Zum Interview mit Erzbischof Franz Lackner in den SN:
Es ist sehr fraglich, ob die Vorschläge des Erzbischofs zur Belebung der Kirche wirklich beitragen können. Denn eines sollte unbestritten sein: Jeder Mensch wünscht sich ein erfülltes, glückliches Leben und versucht, ein solches zu finden. Glaubende wissen, dass dies zu erreichen ist, indem es gelingt, eine Beziehung zu dem allgegenwärtigen, aber unsichtbaren Gott, unserem Schöpfer, aufzubauen. Primäre Aufgabe der Kirche sollte es sein, den Menschen behilflich zu sein bei der Herstellung dieses Kontakts - wenn auch letztlich jeder selbst diese Verbindung finden muss. Man braucht dabei das Rad nicht neu erfinden - die Bibel beinhaltet in zeitloser Form Rat und Anleitung. Man muss sich nur der Mühe unterziehen, sie zu lesen, und versuchen, sie richtig zu verstehen.

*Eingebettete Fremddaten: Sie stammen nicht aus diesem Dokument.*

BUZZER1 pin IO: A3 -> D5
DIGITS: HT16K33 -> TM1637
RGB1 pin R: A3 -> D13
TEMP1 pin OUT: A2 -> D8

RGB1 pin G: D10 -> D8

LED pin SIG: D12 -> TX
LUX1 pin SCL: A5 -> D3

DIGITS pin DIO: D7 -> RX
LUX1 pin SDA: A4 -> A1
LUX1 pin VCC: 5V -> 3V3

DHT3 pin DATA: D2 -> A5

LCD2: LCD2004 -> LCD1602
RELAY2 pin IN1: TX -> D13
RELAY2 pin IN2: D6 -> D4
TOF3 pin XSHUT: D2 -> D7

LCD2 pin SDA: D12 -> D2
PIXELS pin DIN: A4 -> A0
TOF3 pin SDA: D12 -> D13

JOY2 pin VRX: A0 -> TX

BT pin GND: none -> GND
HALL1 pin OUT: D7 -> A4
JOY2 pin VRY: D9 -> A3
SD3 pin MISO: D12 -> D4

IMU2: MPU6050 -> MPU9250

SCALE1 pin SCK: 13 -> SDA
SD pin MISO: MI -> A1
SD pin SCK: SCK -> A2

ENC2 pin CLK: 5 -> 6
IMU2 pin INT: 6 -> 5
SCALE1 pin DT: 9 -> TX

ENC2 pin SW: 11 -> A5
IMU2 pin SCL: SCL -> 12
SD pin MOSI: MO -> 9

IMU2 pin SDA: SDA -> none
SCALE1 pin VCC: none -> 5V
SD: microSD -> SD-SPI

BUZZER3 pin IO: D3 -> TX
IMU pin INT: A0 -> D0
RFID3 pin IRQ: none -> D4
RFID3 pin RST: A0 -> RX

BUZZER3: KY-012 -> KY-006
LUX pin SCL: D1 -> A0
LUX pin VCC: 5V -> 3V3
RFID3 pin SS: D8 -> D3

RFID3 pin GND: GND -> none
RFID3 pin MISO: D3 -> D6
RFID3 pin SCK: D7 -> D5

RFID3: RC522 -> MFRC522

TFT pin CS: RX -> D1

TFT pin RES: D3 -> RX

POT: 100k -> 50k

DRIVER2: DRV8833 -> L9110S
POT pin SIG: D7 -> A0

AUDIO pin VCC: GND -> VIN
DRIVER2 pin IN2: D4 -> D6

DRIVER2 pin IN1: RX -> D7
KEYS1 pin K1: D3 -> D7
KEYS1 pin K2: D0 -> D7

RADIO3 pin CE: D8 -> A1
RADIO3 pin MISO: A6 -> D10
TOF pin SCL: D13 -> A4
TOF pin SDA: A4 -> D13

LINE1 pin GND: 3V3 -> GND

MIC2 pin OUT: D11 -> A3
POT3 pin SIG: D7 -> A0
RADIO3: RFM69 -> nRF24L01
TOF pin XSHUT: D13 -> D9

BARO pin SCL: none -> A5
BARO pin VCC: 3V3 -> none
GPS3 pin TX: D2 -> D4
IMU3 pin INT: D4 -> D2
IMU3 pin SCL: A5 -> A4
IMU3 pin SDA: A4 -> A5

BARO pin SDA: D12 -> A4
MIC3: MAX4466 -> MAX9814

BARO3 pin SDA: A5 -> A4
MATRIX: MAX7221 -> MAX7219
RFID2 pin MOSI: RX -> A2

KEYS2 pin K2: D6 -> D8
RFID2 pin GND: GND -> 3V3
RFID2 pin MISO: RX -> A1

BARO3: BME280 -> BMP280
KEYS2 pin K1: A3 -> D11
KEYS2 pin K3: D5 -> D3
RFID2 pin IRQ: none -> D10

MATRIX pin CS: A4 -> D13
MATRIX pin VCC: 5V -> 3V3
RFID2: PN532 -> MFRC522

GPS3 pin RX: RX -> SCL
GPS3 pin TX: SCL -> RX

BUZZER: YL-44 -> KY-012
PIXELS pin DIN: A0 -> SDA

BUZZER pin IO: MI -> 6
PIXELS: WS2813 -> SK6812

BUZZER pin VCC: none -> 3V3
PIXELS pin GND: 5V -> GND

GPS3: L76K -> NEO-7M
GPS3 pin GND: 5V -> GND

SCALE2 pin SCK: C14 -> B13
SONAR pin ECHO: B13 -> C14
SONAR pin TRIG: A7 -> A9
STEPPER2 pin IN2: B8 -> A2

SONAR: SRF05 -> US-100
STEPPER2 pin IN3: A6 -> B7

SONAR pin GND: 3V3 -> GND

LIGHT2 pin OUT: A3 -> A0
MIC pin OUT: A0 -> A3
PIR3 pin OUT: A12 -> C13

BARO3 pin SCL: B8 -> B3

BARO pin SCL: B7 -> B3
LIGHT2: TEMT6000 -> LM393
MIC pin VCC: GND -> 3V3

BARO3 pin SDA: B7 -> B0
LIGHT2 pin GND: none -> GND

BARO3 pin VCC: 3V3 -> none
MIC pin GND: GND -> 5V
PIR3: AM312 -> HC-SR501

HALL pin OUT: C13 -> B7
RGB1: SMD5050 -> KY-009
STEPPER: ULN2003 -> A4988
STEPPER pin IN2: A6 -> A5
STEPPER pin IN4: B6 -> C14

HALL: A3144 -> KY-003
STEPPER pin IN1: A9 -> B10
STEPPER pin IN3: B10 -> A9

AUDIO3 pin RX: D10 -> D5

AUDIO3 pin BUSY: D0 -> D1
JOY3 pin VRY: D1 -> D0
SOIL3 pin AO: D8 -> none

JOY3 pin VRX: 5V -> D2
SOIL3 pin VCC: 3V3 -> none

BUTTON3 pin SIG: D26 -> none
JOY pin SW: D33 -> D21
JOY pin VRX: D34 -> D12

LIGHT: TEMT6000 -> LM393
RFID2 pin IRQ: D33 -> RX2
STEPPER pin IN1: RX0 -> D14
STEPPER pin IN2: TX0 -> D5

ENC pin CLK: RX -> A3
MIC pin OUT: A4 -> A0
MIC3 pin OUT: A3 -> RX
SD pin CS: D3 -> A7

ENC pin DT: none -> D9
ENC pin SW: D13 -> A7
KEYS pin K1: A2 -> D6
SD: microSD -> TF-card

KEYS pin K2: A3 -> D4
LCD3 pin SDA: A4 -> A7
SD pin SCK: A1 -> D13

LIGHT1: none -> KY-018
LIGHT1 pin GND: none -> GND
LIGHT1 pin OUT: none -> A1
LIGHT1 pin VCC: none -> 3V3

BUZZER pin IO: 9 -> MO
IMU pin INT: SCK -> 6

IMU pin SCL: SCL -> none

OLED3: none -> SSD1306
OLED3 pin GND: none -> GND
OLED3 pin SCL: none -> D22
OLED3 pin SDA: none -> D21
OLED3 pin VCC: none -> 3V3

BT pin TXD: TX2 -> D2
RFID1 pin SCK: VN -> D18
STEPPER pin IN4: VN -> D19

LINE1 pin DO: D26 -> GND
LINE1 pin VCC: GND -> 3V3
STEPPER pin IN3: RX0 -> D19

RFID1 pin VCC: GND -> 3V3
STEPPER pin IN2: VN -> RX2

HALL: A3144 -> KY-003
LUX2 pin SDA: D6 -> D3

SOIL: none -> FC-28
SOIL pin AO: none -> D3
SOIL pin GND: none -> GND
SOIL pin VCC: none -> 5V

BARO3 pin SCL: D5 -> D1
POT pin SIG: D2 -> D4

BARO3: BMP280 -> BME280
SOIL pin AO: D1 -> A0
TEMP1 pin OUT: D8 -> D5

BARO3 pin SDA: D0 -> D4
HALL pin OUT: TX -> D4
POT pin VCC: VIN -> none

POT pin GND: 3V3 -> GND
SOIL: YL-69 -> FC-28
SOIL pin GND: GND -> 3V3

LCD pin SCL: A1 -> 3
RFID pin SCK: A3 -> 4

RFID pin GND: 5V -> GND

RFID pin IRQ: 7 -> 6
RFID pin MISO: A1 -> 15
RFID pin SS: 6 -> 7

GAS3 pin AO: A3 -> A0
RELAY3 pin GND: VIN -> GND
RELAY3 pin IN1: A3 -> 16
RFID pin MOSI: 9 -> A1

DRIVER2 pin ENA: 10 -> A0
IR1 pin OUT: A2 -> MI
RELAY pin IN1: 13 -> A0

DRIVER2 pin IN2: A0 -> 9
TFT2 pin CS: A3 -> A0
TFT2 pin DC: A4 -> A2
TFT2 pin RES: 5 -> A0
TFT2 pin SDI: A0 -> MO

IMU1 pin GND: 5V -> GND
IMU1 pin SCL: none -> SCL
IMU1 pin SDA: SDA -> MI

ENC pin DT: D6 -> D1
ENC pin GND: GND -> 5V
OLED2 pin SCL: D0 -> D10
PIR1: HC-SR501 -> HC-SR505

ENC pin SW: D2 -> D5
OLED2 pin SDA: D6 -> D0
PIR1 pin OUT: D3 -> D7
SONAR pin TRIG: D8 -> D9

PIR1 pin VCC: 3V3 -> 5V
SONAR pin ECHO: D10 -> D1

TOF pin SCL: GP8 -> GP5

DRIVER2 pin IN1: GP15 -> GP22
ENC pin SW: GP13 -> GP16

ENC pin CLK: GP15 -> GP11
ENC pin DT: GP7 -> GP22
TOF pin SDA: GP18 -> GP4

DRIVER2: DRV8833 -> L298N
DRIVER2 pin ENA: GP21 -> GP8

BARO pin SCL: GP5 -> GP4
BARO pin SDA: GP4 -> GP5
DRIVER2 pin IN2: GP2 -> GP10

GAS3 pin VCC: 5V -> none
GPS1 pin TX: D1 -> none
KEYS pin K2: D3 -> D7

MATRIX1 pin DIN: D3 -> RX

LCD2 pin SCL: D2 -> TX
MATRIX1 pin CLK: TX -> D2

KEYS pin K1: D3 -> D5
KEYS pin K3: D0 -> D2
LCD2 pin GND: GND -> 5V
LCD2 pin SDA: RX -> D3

Die Weitergabe dieses Glaubensguts sollte primär die Aufgabe der Kirche und deren Geistlicher sein. Dabei ist sicher das Geschlecht sekundär; wesentlich ist freilich die Fähigkeit, die Menschen dort abzuholen, wo sie stehen - an ihren Früchten werdet ihr sie erkennen. Man muss ihre Sprache, ihren Kontext verstehen, um ihnen wirklich helfen zu können.
Und dort ist aus meiner Sicht eine große Schwachstelle. Denn etwas überspitzt formuliert rekrutieren sich Geistliche aus Altphilologen, denn profunde Kenntnisse in Latein, die später noch um Griechisch und vielfach um Hebräisch/Aramäisch ergänzt werden, sind Voraussetzung, aber auch Hemmschwelle für Menschen, die den Weg zum Glauben gefunden haben.
Auch Jesus suchte sich seine Anhängerschaft aus in einem profanen Beruf stehenden Personen aus - und nicht etwa aus der Priesterschaft, die es ja auch schon gab. Klares Ziel der Glaubensvermittlung sollte sein, den Menschen ein Leben aus dem Heiligen Geist zu ermöglichen. Jeder Mensch wird vom Heiligen Geist sicher durch die Wirrnisse des Lebens geführt - in allen Situationen. Man muss nur lernen, dessen Stimme zu vernehmen, und den Mut und die Kraft haben, diesem Rat Taten folgen zu lassen.
Damit kämen wir tatsächlich dem Paradies schon jetzt beträchtlich näher - das Himmelreich ist nahe und viel Leid bliebe den Menschen erspart, würde die Kirche wirklich erfolgreich sein in ihrer Vermittler-Rolle.